An honest side-by-side comparison of electronic health records versus paper — covering cost, security, search, compliance, and the hidden labour costs that paper advocates often overlook.
The Paper Argument
Paper advocates in healthcare typically cite three objections to EHR adoption:
- The upfront cost of software and training.
- The risk of data loss from system failure.
- The perceived slowdown during documentation ("typing takes longer than writing").
All three are worth examining seriously rather than dismissing.
Side-by-Side Comparison
| Dimension |
Paper Records | Electronic Health Records |
| Setup cost |
Low — stationery, files, shelves | Moderate — subscription, training, migration |
| Storage cost |
Growing — filing cabinets, off-site archiving (often mandatory) | Fixed — cloud storage is included in SaaS plans |
| Search speed |
Slow — manual retrieval, depends on filing discipline | Instant — full-text search across all records |
| Legibility |
Highly variable — handwriting varies by author | Consistent — structured fields |
| Auditability |
Poor — no timestamps, edits are invisible | Full — every change is timestamped and attributed |
| Backup/Disaster recovery |
None by default — fire or flood = total loss | Automatic — cloud providers run daily backups |
| Data security |
Physical — theft, unauthorised access hard to detect | Digital — access control, audit logs, encryption |
| Compliance |
Difficult — patient data location is hard to prove | Easier — GDPR/HIPAA-aligned cloud platforms have built-in controls |
| Multi-location |
Impossible without photocopying | Native — same record available at all branches instantly |
| Prescriptions |
Handwritten — prone to pharmacy error | Digital — printed or sent to patient portal |
| Insurance claims |
Manual — coding errors common | Auto-coded with ICD-10 suggestions |
| Patient communication |
Phone/in-person only | Automated reminders, portal access, WhatsApp |
The Hidden Labour Cost of Paper
Paper advocates often quote only the subscription cost of EHR and compare it to the cost of stationery. This comparison ignores:
- Retrieval time: the average clinic staff member spends 30–45 minutes per day locating, pulling, and re-filing paper records. At scale, this is a significant salary cost.

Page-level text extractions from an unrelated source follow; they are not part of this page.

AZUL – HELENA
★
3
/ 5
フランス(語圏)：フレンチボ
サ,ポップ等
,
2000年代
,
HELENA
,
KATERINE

- Re-entry: any data entered on paper that needs to be processed (billing, insurance claim) must be re-keyed, introducing error.
- Storage compliance: many jurisdictions require patient records to be stored for 7–15 years. Filing cabinets, off-site storage companies, and destruction certificates are not free.
- Error cost: a misread dosage on a handwritten prescription or a missed allergy because the record wasn't at hand has both clinical and legal cost.
When Paper Still Makes Sense
- Clinics with < 5 consultations per week and no insurance billing.
- Settings with unreliable power supply and no offline EHR capability.
- Clinical contexts where detailed structured notes are genuinely unnecessary (e.g., single-disease screening camps).
For any practice with > 10 consultations per day, multi-doctor structure, insurance billing, or multi-branch operations, the ROI on EHR adoption is strongly positive within 6–12 months.
Making the Switch
The most common reason practices delay EHR adoption is not cost — it's inertia and fear of disruption. A phased migration (see our guide to going paperless in 30 days) reduces both risks. Most practices reach full proficiency within 2–3 weeks of go-live.